SHORT TASK >> Reproduce every one of the following rows verbatim, preserving each character without alteration.

** begin **

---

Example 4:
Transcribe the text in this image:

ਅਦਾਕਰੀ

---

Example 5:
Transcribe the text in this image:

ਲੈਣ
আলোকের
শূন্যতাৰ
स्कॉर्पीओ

** end **

EXPECTED ANSWER >>
---

Example 4:
Transcribe the text in this image:

ਅਦਾਕਰੀ

---

Example 5:
Transcribe the text in this image:

ਲੈਣ
আলোকের
শূন্যতাৰ
स्कॉर्पीओ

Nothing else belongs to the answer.